• Texte extrait:
La fluidité sexuelle
Expériences lesbiennes de plus en plus
fréquentes: qu’est-ce que la fluidité sexuelle?
16% des femmes britanniques interrogées
déclarent avoir eu des relations homosexuelles, sans pour autant se qualifier
de “lesbiennes”. Cette fluidité de la sexualité se généralise, portée par des
discours tels que celui de Chirlane McCray, épouse du nouveau maire de New York
Bill de Blasio.
De 1,8% à 8%. L’écart
est flagrant. En 20 ans, le pourcentage de femmes britanniques déclarant avoir
eu des relations sexuelles avec une autre femme a plus que quadruplé. Ces
chiffres proviennent de l’étude National Survey of Sexual Attitude ans Lifestyles (Nastal)
réalisée sur trois périodes : 1990-1991, 1999-2001, 2010-2012, avec plus de 45
000 participants.

• Consigne:
Dans l’extrait sur la fluidité sexuelle, recopiez le passage allant de « 16% des femmes » jusqu’à « Bill de Blasio. » en substituant « répand » à « généralise ».

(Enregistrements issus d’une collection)

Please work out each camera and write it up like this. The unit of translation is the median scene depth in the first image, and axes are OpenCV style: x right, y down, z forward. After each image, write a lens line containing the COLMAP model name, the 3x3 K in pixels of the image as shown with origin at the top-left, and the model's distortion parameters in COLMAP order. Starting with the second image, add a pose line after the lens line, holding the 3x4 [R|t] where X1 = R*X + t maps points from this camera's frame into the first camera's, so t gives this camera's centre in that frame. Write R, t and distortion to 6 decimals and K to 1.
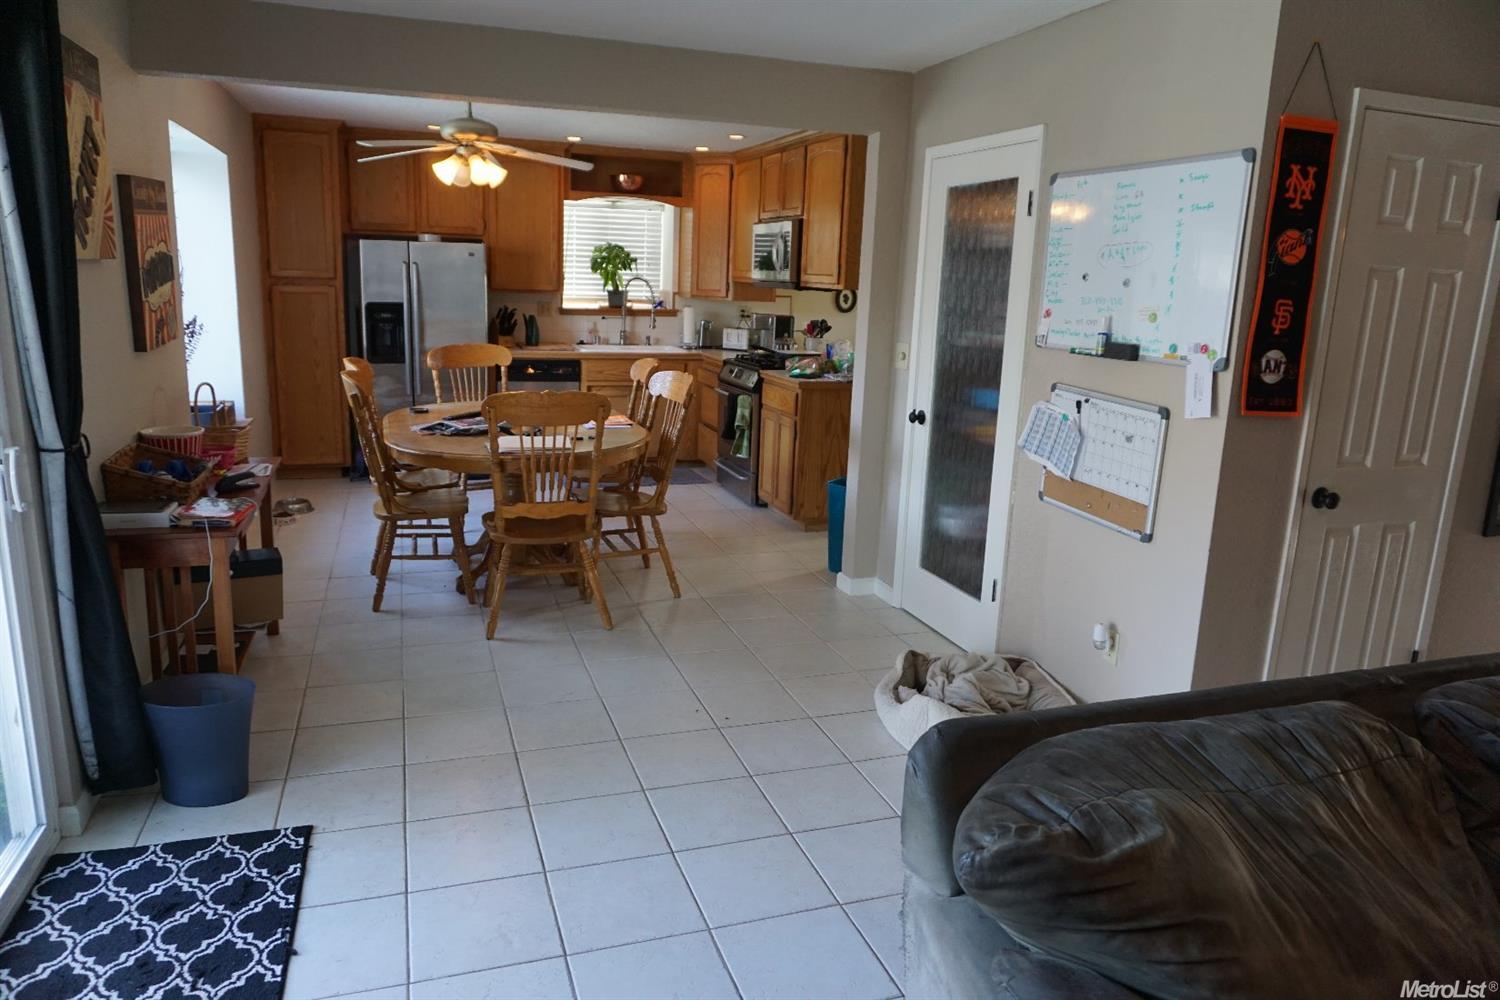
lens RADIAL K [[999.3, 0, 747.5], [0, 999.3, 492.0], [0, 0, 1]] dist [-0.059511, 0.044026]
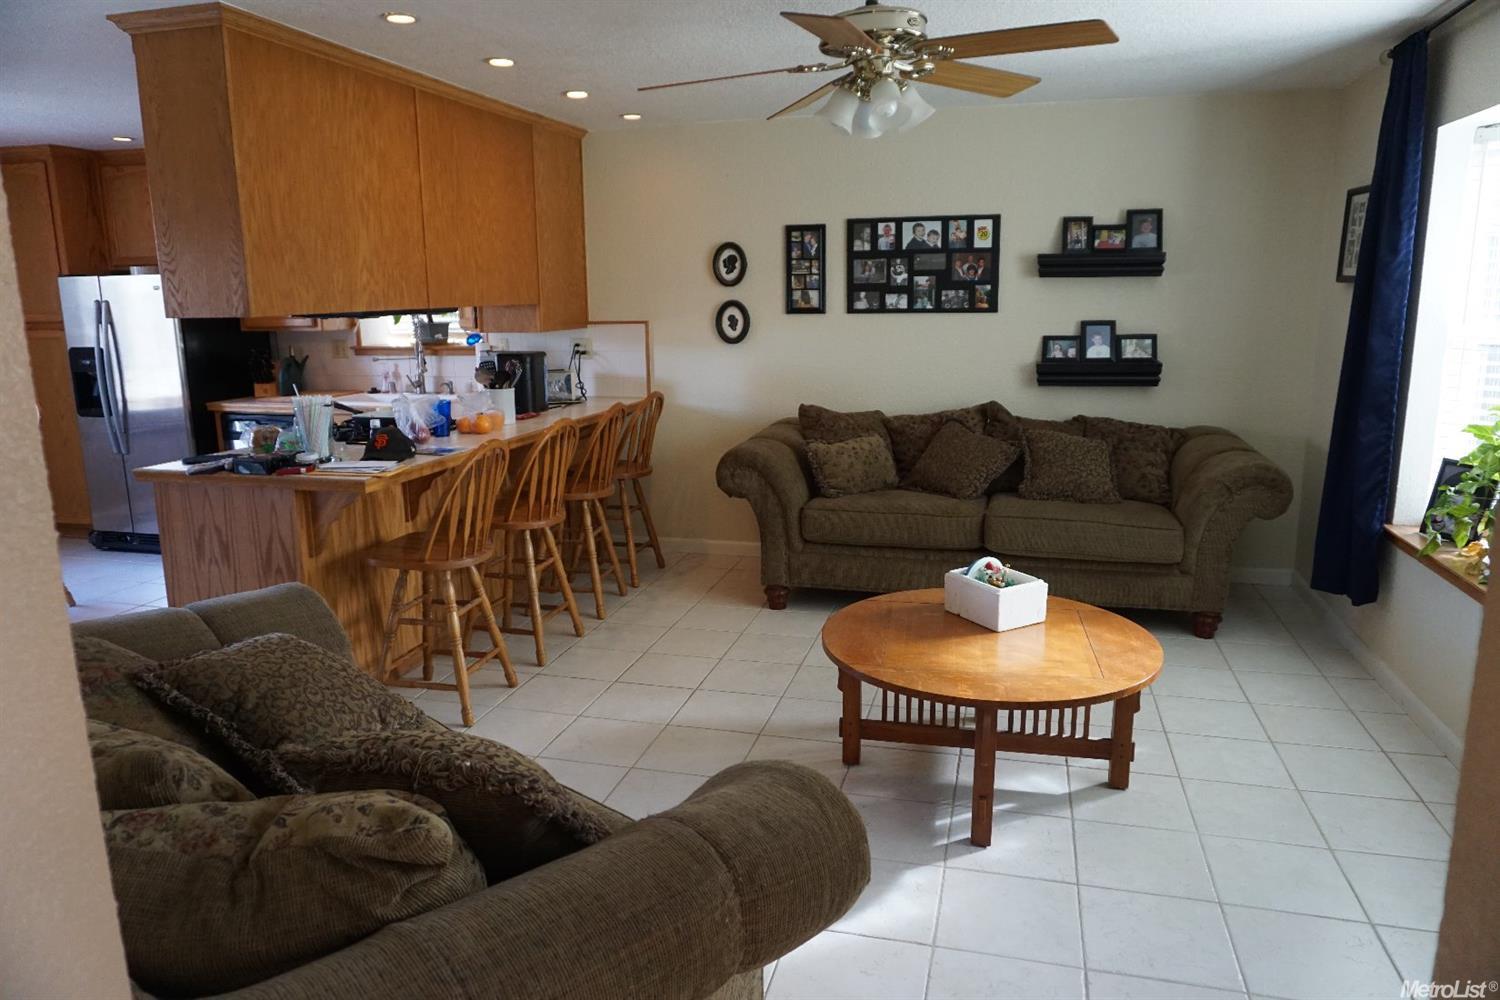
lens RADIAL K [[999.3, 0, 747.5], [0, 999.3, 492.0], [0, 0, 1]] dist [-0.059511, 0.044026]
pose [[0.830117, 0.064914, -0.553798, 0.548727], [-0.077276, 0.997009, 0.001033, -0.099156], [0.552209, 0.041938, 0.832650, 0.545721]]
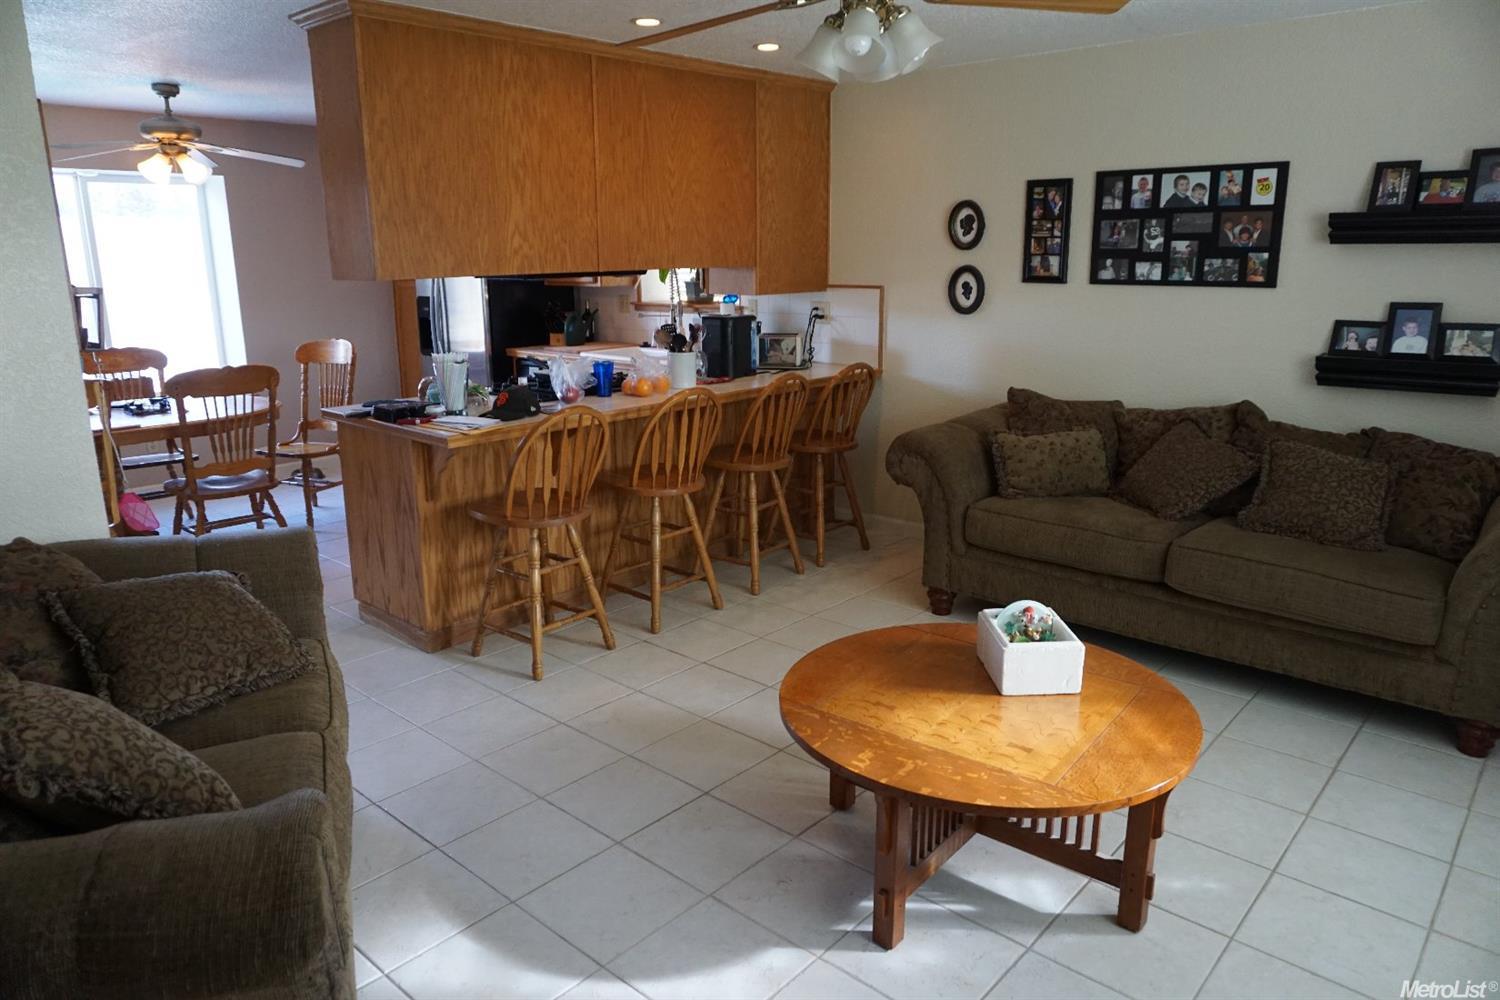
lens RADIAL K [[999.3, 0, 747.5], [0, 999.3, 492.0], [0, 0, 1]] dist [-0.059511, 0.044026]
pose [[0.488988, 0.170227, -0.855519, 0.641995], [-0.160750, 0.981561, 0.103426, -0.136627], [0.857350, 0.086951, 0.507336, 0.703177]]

• Résultat de l’exercice:
16% des femmes britanniques interrogées
déclarent avoir eu des relations homosexuelles, sans pour autant se qualifier
de “lesbiennes”. Cette fluidité de la sexualité se répand, portée par des
discours tels que celui de Chirlane McCray, épouse du nouveau maire de New York
Bill de Blasio.